Ce soir, la pluie ne vient toujours pas. Les seules gouttes d’eau sont celles s’échappant d’un balcon plus haut qu’on arrose. Mais un vent frais s’est levé.

Le crasseux de la plage

Un gamin tout nu court sur la plage.

Tout nu, tout blanc, quatre ou cinq ans. Heureux.

Il n’a pas de slip mais il tient une pelle.

Sa mère et sa grand-mère le suivent d’un pas tranquille.

Où va-t-il ? Vers la construction d’un château éphémère ou d’une barrière contre la mer.

Il est décidé. Un bâtisseur, un seigneur, un guerrier, tout nu.

Une telle rencontre est devenue rare.

Petite, j’étais nue sur la plage. Pas besoin de maillot de bain ni de couches spéciales baignade avec des poissons clowns dessinés dessus. Un film super 8 me montre, nue blanche et potelée, faisant mes premiers pas sur une plage identique à celle là.

Je n’ose pas mettre mon fils tout nu sur la plage.

Malgré sa peau dorée de cacahuète grillée, son corps nu au soleil s’imprime dans mon esprit barré en gras et en capitales de la mention : CANCER DE LA PEAU.

Je lui laisse, sous son body de tous les jours, une couche qui sera bientôt pleine de sable et pleine de flotte. Je tartine ensuite tout ce qui dépasse de crème qui colle protection 50+ résistante à l’eau. Pour lui point de petites fesses au soleil ni de petit zizi qui s’agite au vent.
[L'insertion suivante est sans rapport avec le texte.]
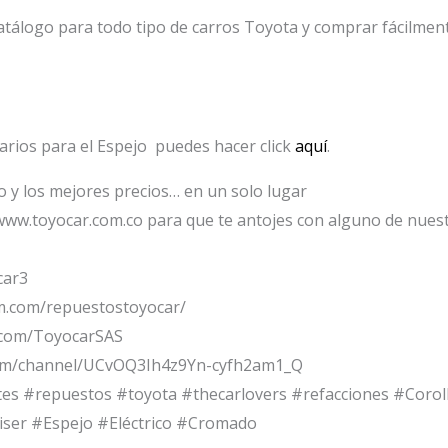
tálogo para todo tipo de carros Toyota y comprar fácilmente
arios para el Espejo puedes hacer click
aquí
.
io y los mejores precios… en un solo lugar
www.toyocar.com.co para que te antojes con alguno de nuest
car3
m.com/repuestostoyocar/
.com/ToyocarSAS
om/channel/UCvOQ3Ih4z9Yn-cyfh2am1_Q
tes #repuestos #toyota #thecarlovers #refacciones #Cor
ser #Espejo #Eléctrico #Cromado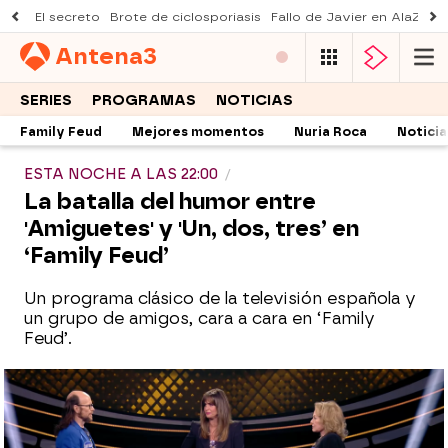
El secreto
Brote de ciclosporiasis
Fallo de Javier en AlaZ
Mu
Antena
3
SERIES
PROGRAMAS
NOTICIAS
Family Feud
Mejores momentos
Nuria Roca
Noticia
ESTA NOCHE A LAS 22:00
La batalla del humor entre
'Amiguetes' y 'Un, dos, tres’ en
‘Family Feud’
Un programa clásico de la televisión española y
un grupo de amigos, cara a cara en ‘Family
Feud’.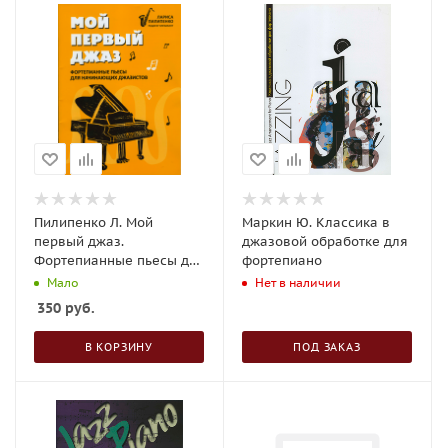
Пилипенко Л. Мой
Маркин Ю. Классика в
первый джаз.
джазовой обработке для
Фортепианные пьесы для
фортепиано
начинающих джазистов
Мало
Нет в наличии
350
руб.
В КОРЗИНУ
ПОД ЗАКАЗ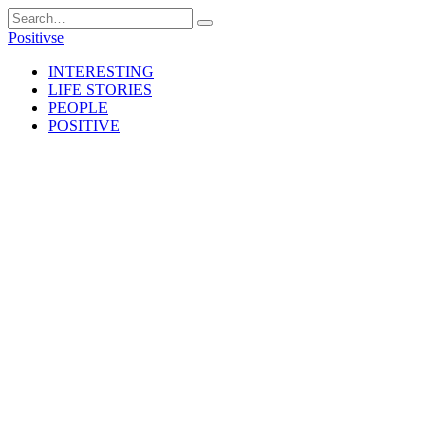
Skip
Search
to
for:
Positivse
content
INTERESTING
LIFE STORIES
PEOPLE
POSITIVE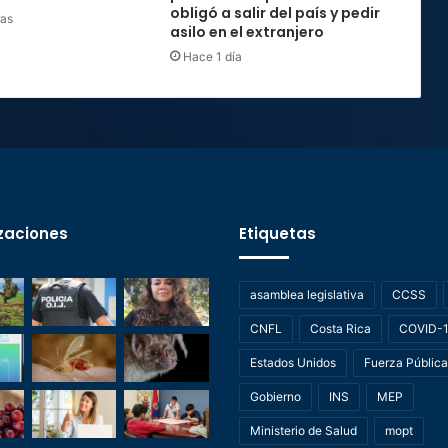
obligó a salir del país y pedir
ras
asilo en el extranjero
Hace 1 día
zaciones
Etiquetas
asamblea legislativa
CCSS
CNFL
Costa Rica
COVID-
Estados Unidos
Fuerza Pública
Gobierno
INS
MEP
Ministerio de Salud
mopt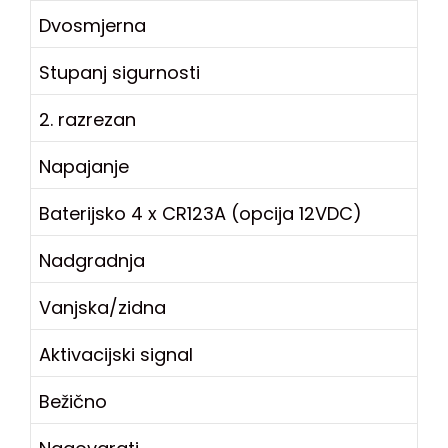
Dvosmjerna
Stupanj sigurnosti
2. razrezan
Napajanje
Baterijsko 4 x CR123A (opcija 12VDC)
Nadgradnja
Vanjska/zidna
Aktivacijski signal
Bežično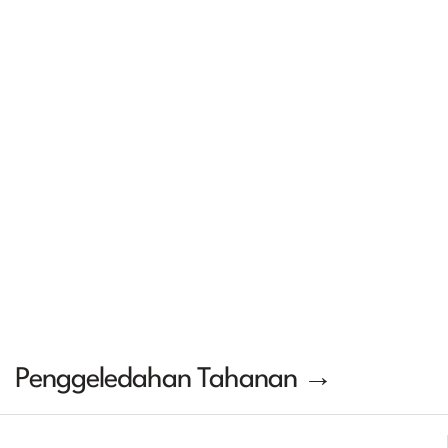
Penggeledahan Tahanan →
Pour les enfants environnants non plus.

Tout autour de nous sur le sable se dressent, petits champignons de couleurs vives, des tentes de plage. Dans chaque tente s’abrite un enfant. Ils me font penser à ses plantes du jardin de mes parents qui me fascinaient dans mon enfance, petites boules orangées enfermées chacune dans une coque de verdure qui rougissait puis devenait dentelle en fanant et en séchant : des amours en cage.
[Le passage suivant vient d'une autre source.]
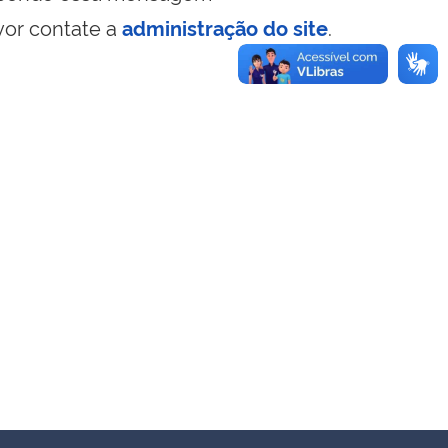
vor contate a
administração do site
.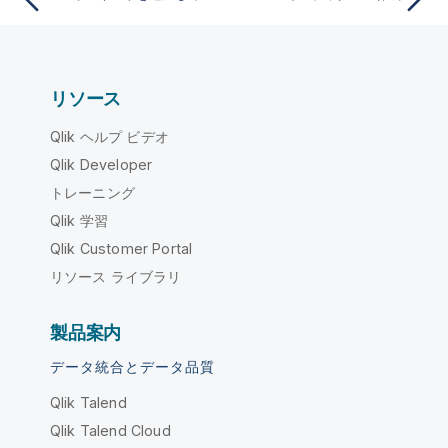
リソース
Qlik ヘルプ ビデオ
Qlik Developer
トレーニング
Qlik 学習
Qlik Customer Portal
リソース ライブラリ
製品案内
データ統合とデータ品質
Qlik Talend
Qlik Talend Cloud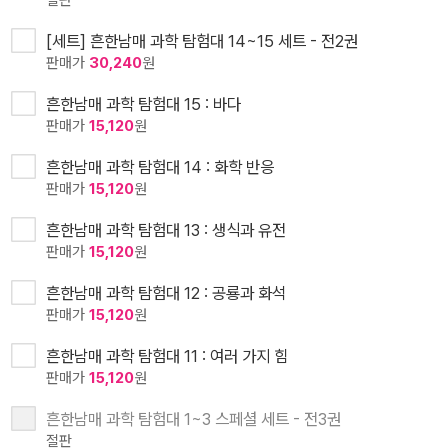
절판
[세트] 흔한남매 과학 탐험대 14~15 세트 - 전2권
판매가
30,240
원
흔한남매 과학 탐험대 15 : 바다
판매가
15,120
원
흔한남매 과학 탐험대 14 : 화학 반응
판매가
15,120
원
흔한남매 과학 탐험대 13 : 생식과 유전
판매가
15,120
원
흔한남매 과학 탐험대 12 : 공룡과 화석
판매가
15,120
원
흔한남매 과학 탐험대 11 : 여러 가지 힘
판매가
15,120
원
흔한남매 과학 탐험대 1~3 스페셜 세트 - 전3권
절판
Les enfants qui se risquent dehors semblent porter la tente à même la peau : des combinaisons bleues jaunes ou vertes avec des jambes, des manches et de longues fermetures éclair. Un chapeau sur la tête, des lunettes noires. Ces lutins colorés, reconnaissables aux seuls bariolages de leurs combinaisons s’agitent, actionnant pelles et seaux. Une multitude de nains au boulot.
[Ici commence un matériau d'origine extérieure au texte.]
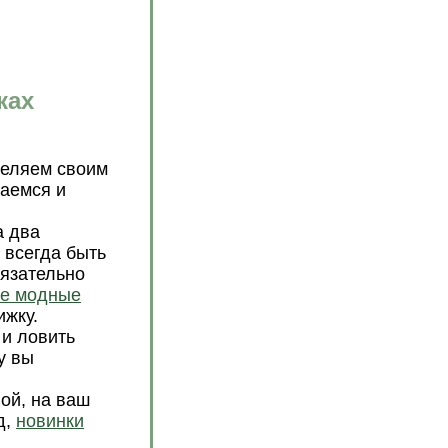
ках
уделяем своим
аемся и
а два
 всегда быть
бязательно
е модные
ижку.
и ловить
у вы
ой, на ваш
д,
новинки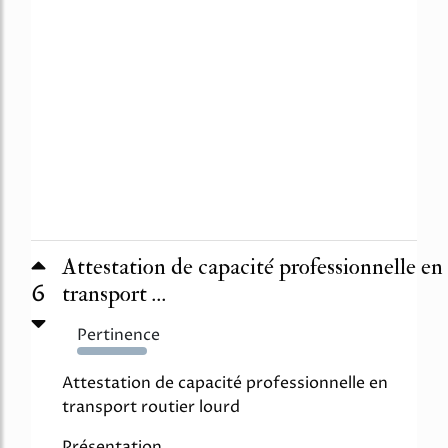
Attestation de capacité professionnelle en
6
transport ...
Pertinence
3431%
Attestation de capacité professionnelle en
transport routier lourd
Présentation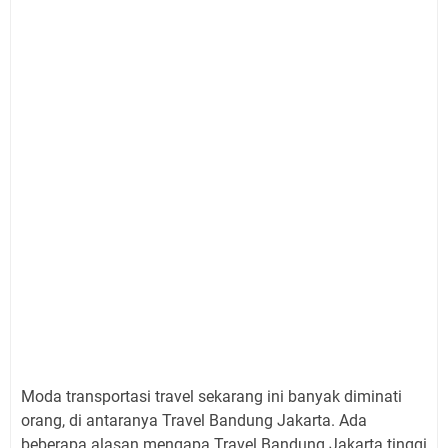
Moda transportasi travel sekarang ini banyak diminati
orang, di antaranya Travel Bandung Jakarta. Ada
beberapa alasan mengapa Travel Bandung Jakarta tinggi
Trop inquiétée par les UV, je suis incapable d’accorder à mon fils de deux ans la liberté de montrer ses fesses. Rebutée par l’idée d’un consumérisme et d’une mode excessive, je n’ai pas non plus accepté de lui acheter un scaphandre coloré.

Dans cet entre-deux sans courage, mon gosse en couche pendante et body crasseux, est le clodo de la plage.

Sans chapeau, hilare, les boucles emmêlées, le visage couvert de sable collé et de restes de chocolat du goûter, il passe, curieux, d’un groupe d’enfants à un autre, cherchant des regards derrière les lunettes et dans l’ombre des casquettes. Il observe les parents qui observent à leur tour cet incongru Charlot des mers.